The Reliant Center (former name NRG Center) is a convention center in Houston, Texas, and the eighth largest convention center in the United States. It is part of the NRG Park complex that was constructed around the Reliant Astrodome and Reliant Stadium. The Reliant Center hosts various events year-round, including portions of the Houston Livestock Show and Rodeo, which maintains its offices on the second floor of the building. The grand opening of the facility was on April 12, 2002, with the Houston Auto Show. Hermes Reed Architects was the architect for the facility.

On March 12, 2014, the Reliant Center was renamed to the NRG Center. In August 2026, the name was reverted back to the Reliant Center.

== The facility ==
The convention floor runs over 0.25 mi in length, while total building size is 1532 ft long and 590 ft wide, with a total area of 1400000 sqft. The facility features over 706000 sqft of contiguous single-level exhibition space, which is divisible into 11 separate halls, ranging in size from 40000 to 168000 sqft.
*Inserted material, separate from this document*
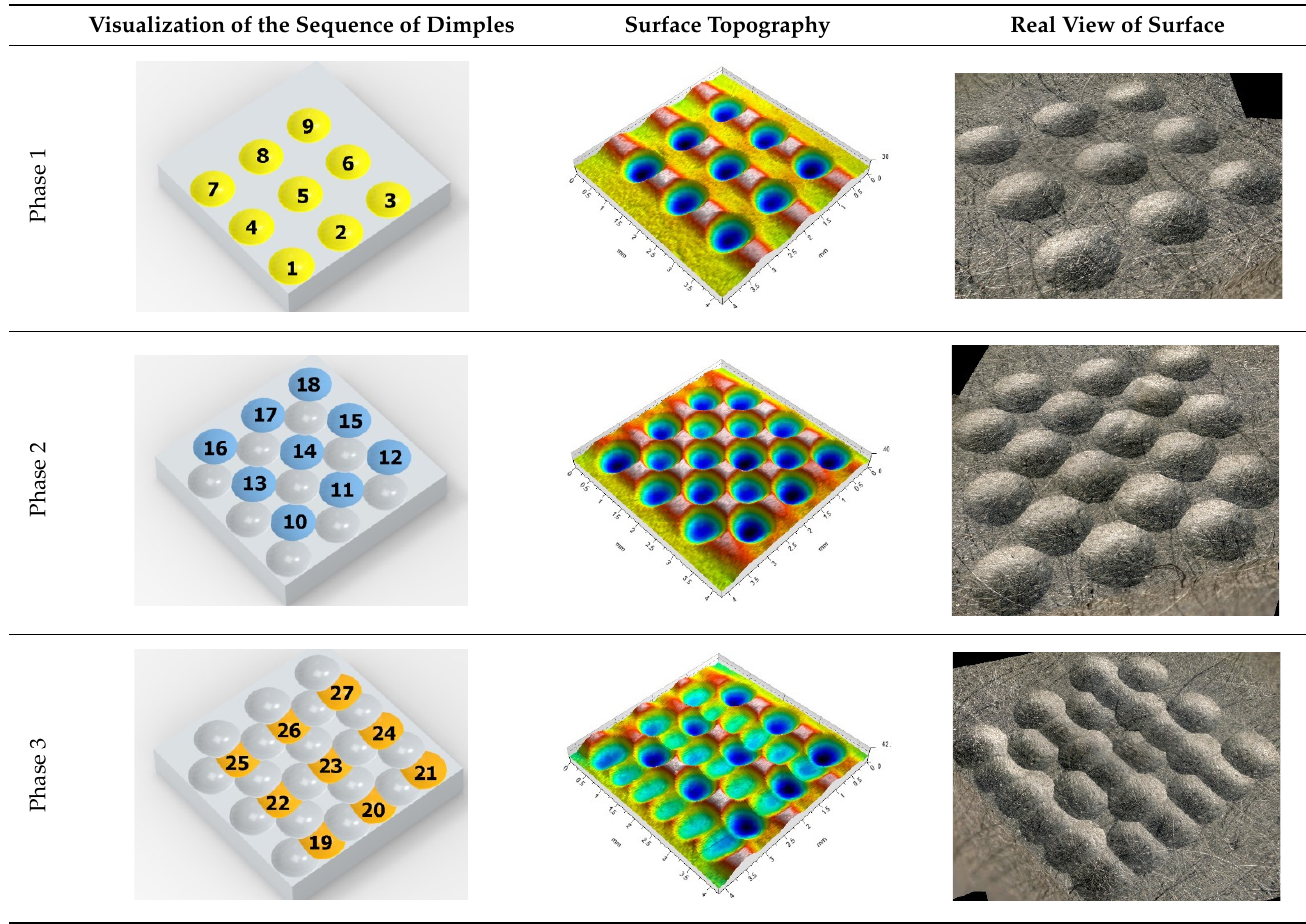
Table 2. Methodology of exerting a sequence of impacts in semi-random shot peening (SRSP). Visualization of the Sequence of Dimples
The 61 meeting rooms are configurable into over 100 variations, and the two largest meeting rooms are 17000 and 22000 sqft. Each meeting room has its own dedicated sound, lighting and networking capabilities.

There are also 118 loading bays, a 280000 sqft marshalling area with over 200000 sqft for shuttle transportation, and over 150000 sqft of registration space. The facility the technological infrastructure capable of providing high-speed internet access, pre-wired fiber optic cabling backbone, on-site production facilities, 120 television monitors, as well as web-casting abilities.

==Uses==
Along with the Houston Livestock Show and Rodeo, Reliant Center hosts some of the largest conventions and trade shows in Houston. Some examples of these events are the Offshore Technology Conference, The Reliant Park World Series of Dog Shows, Nutcracker Market, Houston Auto Show, International Gem & Jewelry Show, The Vans Warped Tour, Houston Gun Collector's and Antique Show, and the Houston Boat, Sport, and Travel Show, to name a few.

In September 2005, the center hosted several thousand refugees from Hurricane Katrina when the Astrodome was declared full.

Reliant Center hosted World Wrestling Entertainment's WrestleMania Axxess event from April 2 to April 5, in 2009, where fans met their favorite wrestlers in the buildup to WrestleMania XXV at the Reliant Stadium on April 5.

On 30 August 2017, the NRG Center again became a relief shelter in the aftermath of Hurricane Harvey, after the George R. Brown Convention Center went over capacity.

== OTC ==
From 2003, the Offshore Technology Conference is held at the Reliant Center. The OTC is a large event in the technology of offshore exploration and production of energy resources and associated environmental protection, with attendance in tens of thousands attendees.